From the fool me once files
“As a Clinton administration staffer, a question for Ezra. Suppose we do a bipartisan deficit-reduction deal over the next two years. Why don’t you think that the next time the Republican Party gets back into power afterwards they won’t do what they did the last time they had working majorities everywhere in 2001-3, and indeed the time before that they had working majorities in 1981-2: large tax cuts for the rich that destabilize America’s public finances.
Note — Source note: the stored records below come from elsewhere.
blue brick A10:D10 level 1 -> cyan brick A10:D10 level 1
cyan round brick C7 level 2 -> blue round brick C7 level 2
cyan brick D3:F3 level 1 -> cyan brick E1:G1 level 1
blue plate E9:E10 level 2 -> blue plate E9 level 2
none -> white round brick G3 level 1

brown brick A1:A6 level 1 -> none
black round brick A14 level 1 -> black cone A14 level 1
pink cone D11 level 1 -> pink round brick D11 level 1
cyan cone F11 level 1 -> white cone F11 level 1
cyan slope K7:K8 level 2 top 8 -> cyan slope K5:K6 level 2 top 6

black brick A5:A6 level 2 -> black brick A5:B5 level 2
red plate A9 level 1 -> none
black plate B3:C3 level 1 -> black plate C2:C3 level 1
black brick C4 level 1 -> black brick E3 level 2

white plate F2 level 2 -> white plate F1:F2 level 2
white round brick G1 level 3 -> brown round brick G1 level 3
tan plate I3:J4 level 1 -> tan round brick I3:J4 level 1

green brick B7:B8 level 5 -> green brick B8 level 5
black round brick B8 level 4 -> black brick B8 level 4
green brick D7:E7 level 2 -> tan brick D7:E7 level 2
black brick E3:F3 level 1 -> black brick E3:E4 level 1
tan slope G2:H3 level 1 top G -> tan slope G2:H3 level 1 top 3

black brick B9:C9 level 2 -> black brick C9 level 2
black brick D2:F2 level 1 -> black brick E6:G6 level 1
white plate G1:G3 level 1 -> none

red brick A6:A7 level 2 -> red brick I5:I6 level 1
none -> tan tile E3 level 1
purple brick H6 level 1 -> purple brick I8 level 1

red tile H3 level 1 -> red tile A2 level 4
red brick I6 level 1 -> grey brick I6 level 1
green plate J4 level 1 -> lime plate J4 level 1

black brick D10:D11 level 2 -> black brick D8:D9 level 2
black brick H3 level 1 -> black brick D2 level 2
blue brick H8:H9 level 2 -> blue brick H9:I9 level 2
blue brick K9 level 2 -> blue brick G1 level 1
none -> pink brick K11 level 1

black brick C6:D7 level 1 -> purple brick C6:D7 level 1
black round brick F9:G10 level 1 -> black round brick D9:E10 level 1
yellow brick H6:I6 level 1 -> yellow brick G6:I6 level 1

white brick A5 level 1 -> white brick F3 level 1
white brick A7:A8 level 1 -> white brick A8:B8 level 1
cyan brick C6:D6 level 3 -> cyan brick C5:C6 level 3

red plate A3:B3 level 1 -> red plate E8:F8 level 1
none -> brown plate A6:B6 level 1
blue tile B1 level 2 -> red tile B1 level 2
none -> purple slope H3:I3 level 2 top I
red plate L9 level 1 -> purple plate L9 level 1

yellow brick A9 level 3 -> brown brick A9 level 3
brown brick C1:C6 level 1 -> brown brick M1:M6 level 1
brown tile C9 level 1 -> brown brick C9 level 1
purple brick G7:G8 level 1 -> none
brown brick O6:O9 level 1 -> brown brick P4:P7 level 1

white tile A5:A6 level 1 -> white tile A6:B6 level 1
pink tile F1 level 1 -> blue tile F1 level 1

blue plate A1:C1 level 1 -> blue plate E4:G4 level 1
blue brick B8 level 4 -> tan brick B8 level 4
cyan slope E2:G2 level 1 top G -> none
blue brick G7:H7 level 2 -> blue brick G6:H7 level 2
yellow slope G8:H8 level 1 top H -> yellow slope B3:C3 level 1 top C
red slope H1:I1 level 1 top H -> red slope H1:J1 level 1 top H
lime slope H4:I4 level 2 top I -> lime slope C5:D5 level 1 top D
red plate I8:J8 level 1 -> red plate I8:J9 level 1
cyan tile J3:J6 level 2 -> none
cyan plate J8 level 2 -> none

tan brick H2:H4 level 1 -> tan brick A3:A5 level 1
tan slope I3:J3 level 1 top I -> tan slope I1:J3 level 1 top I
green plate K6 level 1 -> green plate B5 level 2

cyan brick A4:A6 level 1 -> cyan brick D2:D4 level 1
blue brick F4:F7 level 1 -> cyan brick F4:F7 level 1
It’s hard for any veteran of the Clinton Administration to reach any conclusion other than that fixing America’s long-run fiscal dilemmas requires first the complete destruction of today’s Republican Party, and those of us who care about America’s fiscal future need to turn all of our energies to that end. Can you give me reasons not to believe that?” — Brad Delong
This is a really good question. It’s not as if the Democrats haven’t done a ton of Grand Bargaining over the past couple of decades —- and the result is always that the Republicans demand more. I recall having an argument back in 2000 with a long time Democratic operative who insisted that the Republicans could never demagogue them again because Clinton balanced the budget and left a surplus. Surely the people now understood that the Democrats were fiscally responsible. How’d that work out for us?
Or, for that matter, how did it work out for us on foreign policy and national security and women’s rights and affirmative action or anything else? At every turn the GOP has moved further right and the Democrats have felt compelled to scurry after them, all the while insisting that the country would see them as the more “reasonable” and “responsible” for having done so.